--- Task to complete ---
Each line of the records that holds "dating" should be shown in full.

--- Exercise inputs ---
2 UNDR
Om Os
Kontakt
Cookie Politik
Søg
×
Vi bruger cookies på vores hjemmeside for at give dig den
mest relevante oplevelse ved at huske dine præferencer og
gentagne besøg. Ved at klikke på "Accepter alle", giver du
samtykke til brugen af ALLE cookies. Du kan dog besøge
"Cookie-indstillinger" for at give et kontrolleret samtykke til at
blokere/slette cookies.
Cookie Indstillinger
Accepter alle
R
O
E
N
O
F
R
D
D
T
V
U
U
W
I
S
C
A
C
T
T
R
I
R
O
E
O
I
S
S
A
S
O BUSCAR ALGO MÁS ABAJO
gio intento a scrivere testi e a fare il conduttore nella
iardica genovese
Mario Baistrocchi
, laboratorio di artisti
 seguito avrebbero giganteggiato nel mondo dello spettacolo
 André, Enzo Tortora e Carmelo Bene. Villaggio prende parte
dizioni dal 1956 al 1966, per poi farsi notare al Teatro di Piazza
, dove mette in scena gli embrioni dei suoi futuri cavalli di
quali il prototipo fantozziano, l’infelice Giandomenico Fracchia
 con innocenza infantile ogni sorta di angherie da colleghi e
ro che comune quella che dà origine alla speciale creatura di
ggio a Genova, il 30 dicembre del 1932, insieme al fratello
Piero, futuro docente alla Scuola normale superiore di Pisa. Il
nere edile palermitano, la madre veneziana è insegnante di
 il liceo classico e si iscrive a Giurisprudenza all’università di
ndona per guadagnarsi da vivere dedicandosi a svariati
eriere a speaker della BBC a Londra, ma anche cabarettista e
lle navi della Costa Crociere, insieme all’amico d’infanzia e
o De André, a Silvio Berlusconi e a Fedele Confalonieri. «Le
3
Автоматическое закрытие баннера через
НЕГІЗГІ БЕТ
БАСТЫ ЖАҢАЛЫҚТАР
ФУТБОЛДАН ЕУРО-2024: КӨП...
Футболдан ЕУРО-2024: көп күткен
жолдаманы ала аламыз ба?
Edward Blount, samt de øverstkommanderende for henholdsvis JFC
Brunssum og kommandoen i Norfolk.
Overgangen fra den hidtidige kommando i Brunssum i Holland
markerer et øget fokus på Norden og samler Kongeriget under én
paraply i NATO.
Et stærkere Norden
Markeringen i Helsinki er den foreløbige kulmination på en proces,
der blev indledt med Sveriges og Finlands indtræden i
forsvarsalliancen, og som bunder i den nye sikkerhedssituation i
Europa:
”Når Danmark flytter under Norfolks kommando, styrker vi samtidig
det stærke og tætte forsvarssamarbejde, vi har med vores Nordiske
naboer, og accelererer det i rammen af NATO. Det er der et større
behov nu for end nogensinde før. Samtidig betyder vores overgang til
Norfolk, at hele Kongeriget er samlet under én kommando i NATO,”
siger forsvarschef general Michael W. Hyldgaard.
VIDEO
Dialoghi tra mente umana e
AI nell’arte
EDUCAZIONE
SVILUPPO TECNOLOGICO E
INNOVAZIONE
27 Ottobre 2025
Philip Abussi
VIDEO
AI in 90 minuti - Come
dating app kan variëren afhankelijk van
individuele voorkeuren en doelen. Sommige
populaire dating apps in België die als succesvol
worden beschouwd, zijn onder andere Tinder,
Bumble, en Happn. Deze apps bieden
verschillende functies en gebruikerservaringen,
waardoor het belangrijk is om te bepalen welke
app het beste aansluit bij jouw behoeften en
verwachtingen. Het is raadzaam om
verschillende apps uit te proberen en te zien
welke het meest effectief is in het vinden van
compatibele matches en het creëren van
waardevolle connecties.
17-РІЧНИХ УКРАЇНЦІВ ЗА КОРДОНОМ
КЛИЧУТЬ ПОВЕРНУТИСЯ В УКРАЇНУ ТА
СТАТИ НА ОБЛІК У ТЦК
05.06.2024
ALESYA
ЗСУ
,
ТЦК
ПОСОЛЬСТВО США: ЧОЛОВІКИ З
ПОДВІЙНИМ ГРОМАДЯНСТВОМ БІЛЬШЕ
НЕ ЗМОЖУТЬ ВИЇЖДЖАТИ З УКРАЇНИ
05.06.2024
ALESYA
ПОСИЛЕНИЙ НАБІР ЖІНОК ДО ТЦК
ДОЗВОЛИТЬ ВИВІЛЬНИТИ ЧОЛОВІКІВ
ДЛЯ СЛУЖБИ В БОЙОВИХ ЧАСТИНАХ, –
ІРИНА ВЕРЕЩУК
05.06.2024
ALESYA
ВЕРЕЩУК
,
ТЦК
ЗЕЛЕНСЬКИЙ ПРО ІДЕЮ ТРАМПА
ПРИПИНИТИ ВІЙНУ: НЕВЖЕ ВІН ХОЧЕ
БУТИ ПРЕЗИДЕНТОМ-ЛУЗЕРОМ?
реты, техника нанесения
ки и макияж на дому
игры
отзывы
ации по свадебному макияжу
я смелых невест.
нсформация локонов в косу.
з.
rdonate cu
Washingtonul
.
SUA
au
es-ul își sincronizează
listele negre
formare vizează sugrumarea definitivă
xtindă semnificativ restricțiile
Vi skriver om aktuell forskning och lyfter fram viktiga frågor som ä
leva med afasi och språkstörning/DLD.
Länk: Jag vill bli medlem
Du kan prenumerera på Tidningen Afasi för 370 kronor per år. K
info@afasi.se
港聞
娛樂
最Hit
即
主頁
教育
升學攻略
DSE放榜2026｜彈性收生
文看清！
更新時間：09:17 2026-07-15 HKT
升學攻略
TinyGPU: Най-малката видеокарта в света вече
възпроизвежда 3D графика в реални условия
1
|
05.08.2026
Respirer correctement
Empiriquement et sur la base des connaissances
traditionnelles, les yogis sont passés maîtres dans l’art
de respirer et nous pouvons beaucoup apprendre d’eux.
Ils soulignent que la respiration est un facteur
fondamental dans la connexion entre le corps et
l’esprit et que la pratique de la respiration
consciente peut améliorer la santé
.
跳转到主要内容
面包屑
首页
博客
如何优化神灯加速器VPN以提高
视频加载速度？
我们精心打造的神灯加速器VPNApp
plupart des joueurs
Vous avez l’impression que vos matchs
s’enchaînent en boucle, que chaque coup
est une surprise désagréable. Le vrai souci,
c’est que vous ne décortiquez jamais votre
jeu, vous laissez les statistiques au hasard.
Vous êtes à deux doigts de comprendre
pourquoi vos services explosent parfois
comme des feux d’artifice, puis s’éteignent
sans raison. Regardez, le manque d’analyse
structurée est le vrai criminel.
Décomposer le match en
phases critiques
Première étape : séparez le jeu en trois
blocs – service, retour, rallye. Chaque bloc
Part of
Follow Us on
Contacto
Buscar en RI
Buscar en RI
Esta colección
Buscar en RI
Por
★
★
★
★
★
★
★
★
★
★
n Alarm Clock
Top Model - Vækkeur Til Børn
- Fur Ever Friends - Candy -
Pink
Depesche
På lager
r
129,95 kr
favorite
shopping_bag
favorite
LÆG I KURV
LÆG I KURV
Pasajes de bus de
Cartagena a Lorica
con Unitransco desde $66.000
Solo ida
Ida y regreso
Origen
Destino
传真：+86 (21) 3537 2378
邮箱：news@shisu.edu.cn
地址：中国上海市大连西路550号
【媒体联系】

--- Response box ---
dating app kan variëren afhankelijk van
populaire dating apps in België die als succesvol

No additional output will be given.